SYDNEY — Tens of thousands demonstrated Jan. 26 across Australia in support of Aboriginal rights on “Invasion Day” rallies called to counter the capitalist rulers’ annual Australia Day.
The holiday marks the anniversary of the founding of the British convict settlement at Sydney Cove in 1788. Colonial settler forces fought brutal frontier wars against the continent’s indigenous inhabitants to dispossess them of their land and culture. The “Invasion Day” protests bring attention to this history, and to the continuing abuse, discrimination and attacks on rights. These demonstrations have been growing in size in recent years.
“They should get charged with murder,” Leetona Dungay told the rally here, referring to the prison guards who killed her son, David Dungay Jr., 26, at Sydney’s Long Bay jail in December 2015.
“They stormed his cell because he refused to stop eating biscuits. He said 12 times to them, ‘I can’t breathe!’” said Paul Silva, David Dungay’s nephew. He invited everyone to join the family at the March 4 court hearing into Dungay’s death.
Over the last decade 147 indigenous people have died in custody. Aborigines and Torres Strait Islanders make up 28 percent of those in adult prisons and 54 percent of those in youth detention, despite being 3 percent of the population.
Sue-Ellen Tighe, from Grandmothers Against Removals, condemned a new adoption law passed in New South Wales last November affecting children in state care. “They can remove an Aboriginal child and adopt out without informed consent” of their parents or guardians, she said at the Sydney demonstration.
“Our removal rates are above anywhere else in the world. These policies need to be halted now. Never again, ‘Stolen Generations,’” said Tighe. She was referring to the aggressive assimilationist policies of the Australian rulers who forcibly removed an estimated 10 to 33 percent of all indigenous children from their families between 1910 and 1970.
Protesters also expressed concern at the rising number of indigenous youth committing suicide. “We lost five young ones in the last couple of weeks,” Wurundjeri elder Di Kerr told the rally in Melbourne.

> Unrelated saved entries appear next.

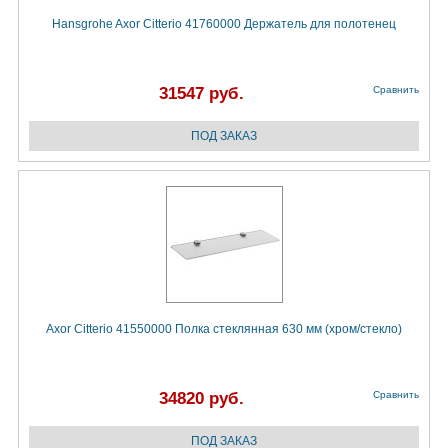
Hansgrohe Axor Citterio 41760000 Держатель для полотенец
31547 руб.
Сравнить
Axor Citterio 41550000 Полка стеклянная 630 мм (хром/стекло)
34820 руб.
Сравнить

Linda Harris, Communist League candidate for the New South Wales Legislative Assembly, joined the protest and campaigned with supporters at the Yabun festival of indigenous music and culture, where the Sydney march ended. “The capitalist rulers use this day to promote the myth we are all Australians with common interests. But we are class-divided — there is no ‘we,’” she told those she met.
“The unions need to be part of the fight against Aboriginal deaths in custody. It’s by working people joining together in struggle that we can build a movement to take political power and open the door for working people to take decisive steps to end discrimination and oppression,” she said.